Spam fighters open up

Yahoo and Microsoft each have put the interests of all Internet e-mail users ahead of their own by not only inventing techniques that could lay the necessary foundation for ending spam, but by making those techniques freely available to competitors.
Written by David Berlind, Inactive
For almost two years, I've shied away from covering proprietary, non-interoperable anti-spam technologies--solutions that exacerbate the problem, rather than strategically correct it. The vendors of these technologies will tell you otherwise, as they have told me. I've never believed them and neither should you.

Every time I write about spam, every anti-spam solution provider -- and there are more than 200 of them now -- comes out of the woodwork to tell me why their product is the one we've all been looking for. As a matter of habit, I ask them to call me back when their focus turns to creating an anti-spam standard through which all e-mail servers can interoperate at the message transfer agent (MTA) level--a standard that's freely deployable, even by the vendor's competitors. Only then, I have maintained, will we take a step in the right direction and can I consider endorsing the approach.

Well, then is now. Finally.

My hat's off to Yahoo for its DomainKeys and Microsoft for its CallerID. As far as I can tell, Yahoo and Microsoft each have put the interests of Internet e-mail users ahead of their own by not only inventing techniques that could lay the necessary foundation for ending spam, but by making those techniques freely available in a way that allows their competitors to use them . Microsoft and Yahoo are two of only three companies with sufficient presence in the Internet's e-mail system to create or endorse interoperable anti-spam technologies. The third company -- thus comprising the unofficial controlling consortium of Internet e-mail known as AMY -- is America Online, which is testing the independently developed Sender Policy Framework (SPF).

Each of these specifications promises to establish, with a much greater degree of confidence than was ever available before, that e-mails are truly from the source they claim to come from. Should a standard emerge for authenticating an e-mail's source, it would raise a significant barrier to spoofing, a technique spammers often use to falsify their identities. Should all MTAs be enabled with an interoperable technology that establishes an e-mail sender's authenticity, the way would be paved for ISPs and e-mail servers not only to reject mail that's virtually assured of coming from spammers, but to make additional filtering decisions based on what else is known about authenticated senders (e.g.: their reputation). Each of the specifications employs different techniques to accomplish this objective, but all three rely on the Internet's DNS for the retrieval and/or storage of the information necessary to complete the authentication process.

Since December 2003, all that was known for sure about Yahoo's technology was that it was called DomainKeys, that it involved the use of public and private keys, that the company SendMail was testing an implementation of the specification with its MTA, and that the technology bore some resemblance to parts of a sender authentication technology known as the Trusted E-Mail Open Standard (TEOS) from the ePrivacyGroup - enough of resemblance that the ePrivacyGroup issued a press release applauding the move, but subtly reminding the world that it held intellectual property (IP) in the area.

Recorded information>

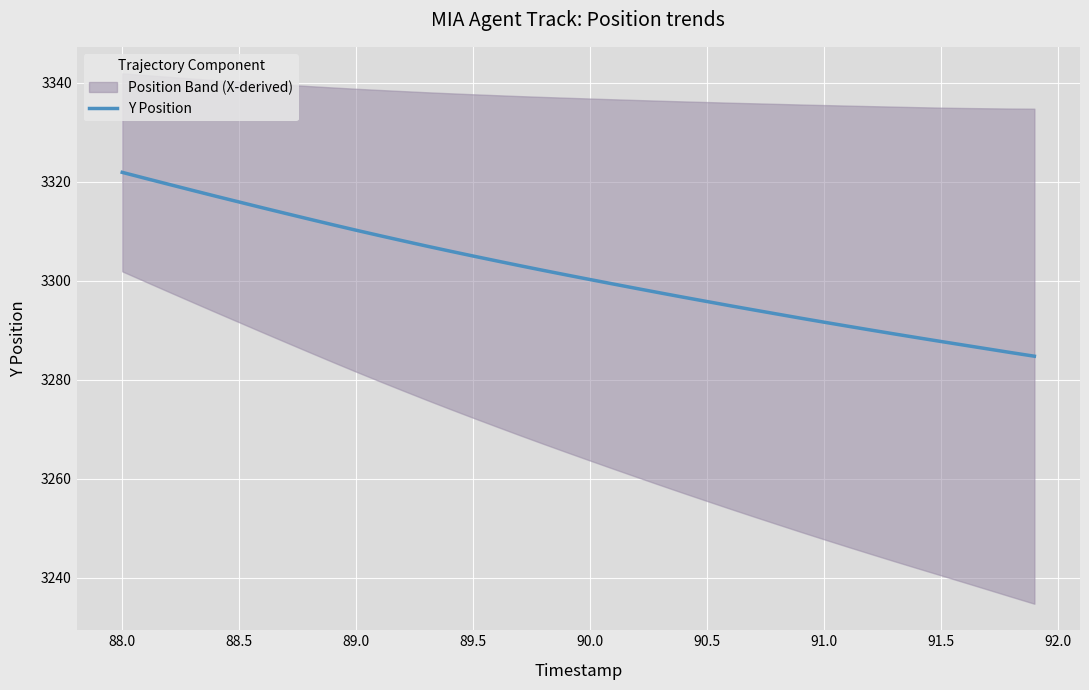

What is the maximum value shown in the chart?

3321.9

Task set>
- A) From the anti-spam article, quote everything from "Well, then is" down to "Policy Framework (SPF).".
- B) Which sender authentication technologies or specifications does the anti-spam article mention by name? List them all.

Results for each task>
- A)
Well, then is now. Finally.

My hat's off to Yahoo for its DomainKeys and Microsoft for its CallerID. As far as I can tell, Yahoo and Microsoft each have put the interests of Internet e-mail users ahead of their own by not only inventing techniques that could lay the necessary foundation for ending spam, but by making those techniques freely available in a way that allows their competitors to use them . Microsoft and Yahoo are two of only three companies with sufficient presence in the Internet's e-mail system to create or endorse interoperable anti-spam technologies. The third company -- thus comprising the unofficial controlling consortium of Internet e-mail known as AMY -- is America Online, which is testing the independently developed Sender Policy Framework (SPF).

- B)
- DomainKeys
- CallerID
- Sender Policy Framework (SPF)
- Trusted E-Mail Open Standard (TEOS)